From: James Rogers (jamesr@best.com)
Date: Tue Feb 20 2001 - 11:34:20 MST
At 12:18 PM 2/20/2001 +0930, Emlyn wrote:
>I've got a reference to a study somewhere (80's I think), which showed that
>people were far more socially mobile under Ruski-style socialism than under
>US capitalism. The study showed that it was viable for people to move from
>peasant to high ranking party official in their own lifetime, for instance,
>whereas the norm by far under capitalism is to move very little from the
>social position in which you are born.
While I understand this is true of many European countries (not through
personal experience -- I've been told by many, many of my European
co-workers that some rigid social/economic legacy glass ceilings exist
there), it would be completely inconsistent with my experience in the
U.S. Fortunes here seem to be made and lost overnight, which isn't
conducive to a rigid class structure because hereditary class seems to have
little staying power for the most part -- the handful of exceptions are
well-known.
In my relatively short lifetime, most of the people I know have moved from
technical poverty into the middle-class or better. The vast majority of
poor people I've known were also young; experience seems to fix poverty
most of the time. Of the people I know that started out wealthy, probably
half of them dropped back into the middle class (or worse). Mind you, back
when I was very young and poor and my income was about half the income
required to cross the "poverty" line, I didn't starve or even live
particularly badly; I just had to be frugal. Most young people can survive
on far less than the poverty line. The proverbial "family of four" living
below the poverty line is very much the exception rather than the rule in
my experience (though I grew up in one and it was a family of seven).

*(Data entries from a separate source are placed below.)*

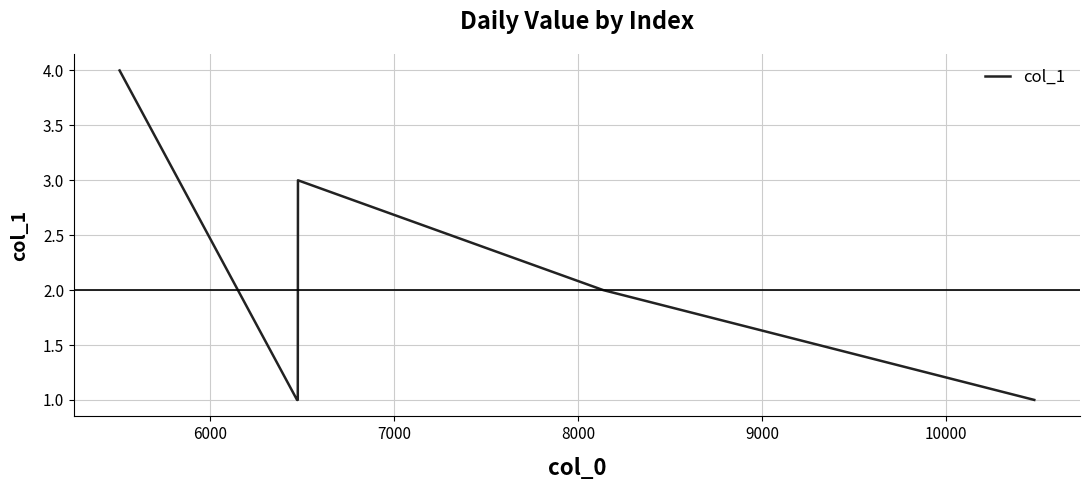

How many categories are shown in the chart?

9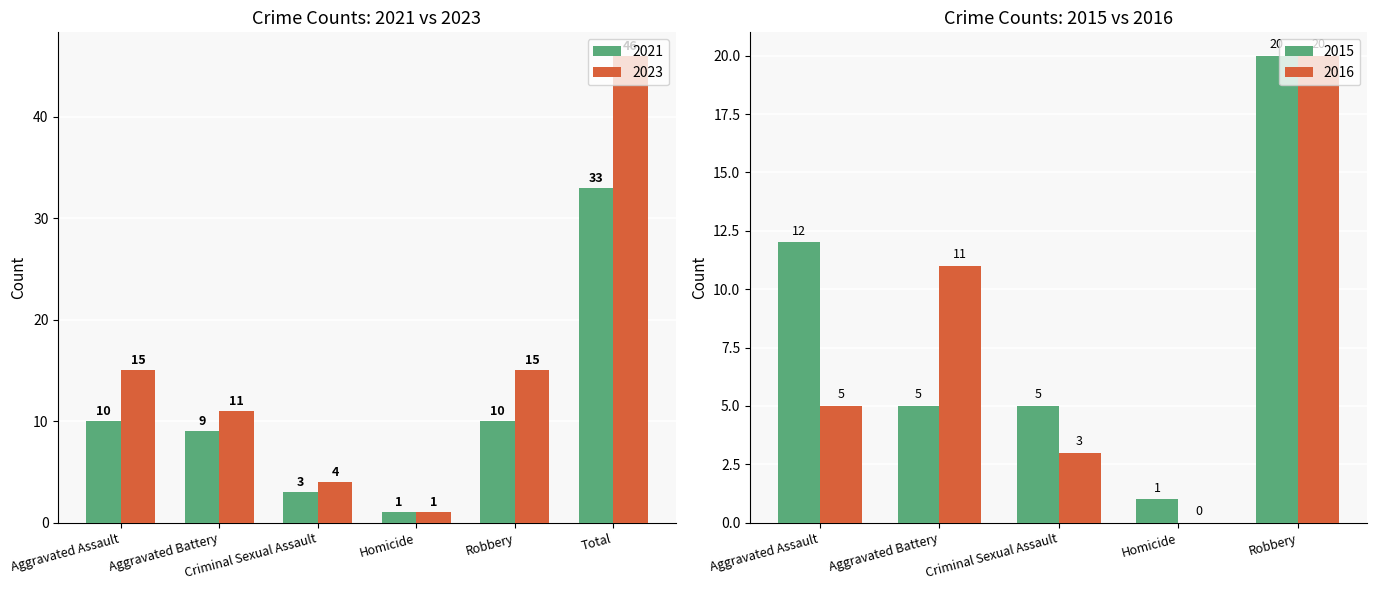

What is the difference between the maximum and second lowest values in the 2023 series?

42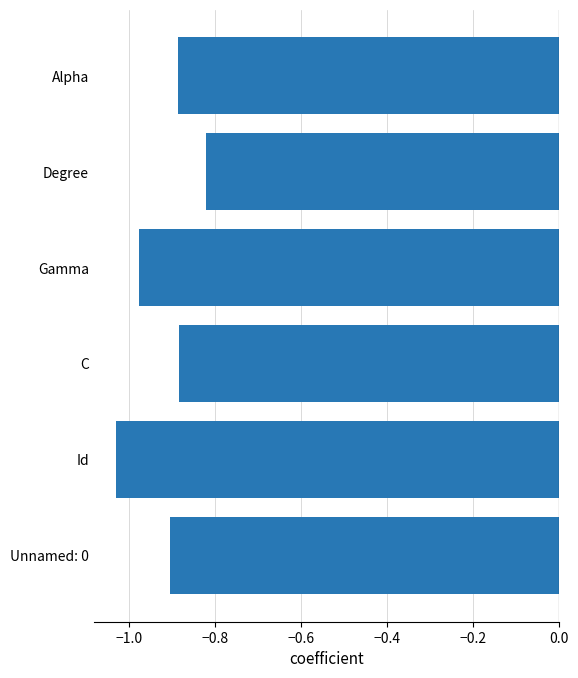

What is the change in value from Gamma to Degree?

+0.2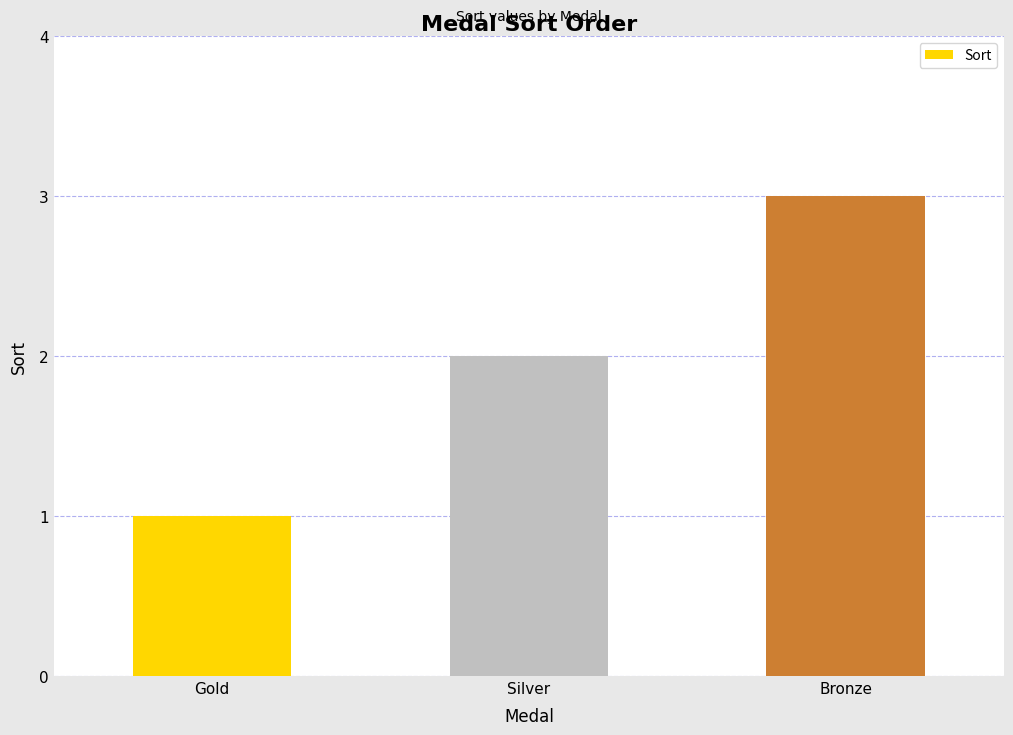

Where is the data nearest to the value 2?

Silver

As a rule, if one can get into the middle class, there is nothing keeping
one from entering into the upper class, assuming one has the drive to do so
and doesn't squander their resources. In fact, I would claim that it takes
substantially more effort to move from the poor classes to the middle class
than to move from the middle class to the upper class; the barriers to
entry require more determination on the part of the individual, yet people
do it all the time. However most people are quite content to be in the
middle class and don't bother investing the relatively small effort
required to go any further in my experience.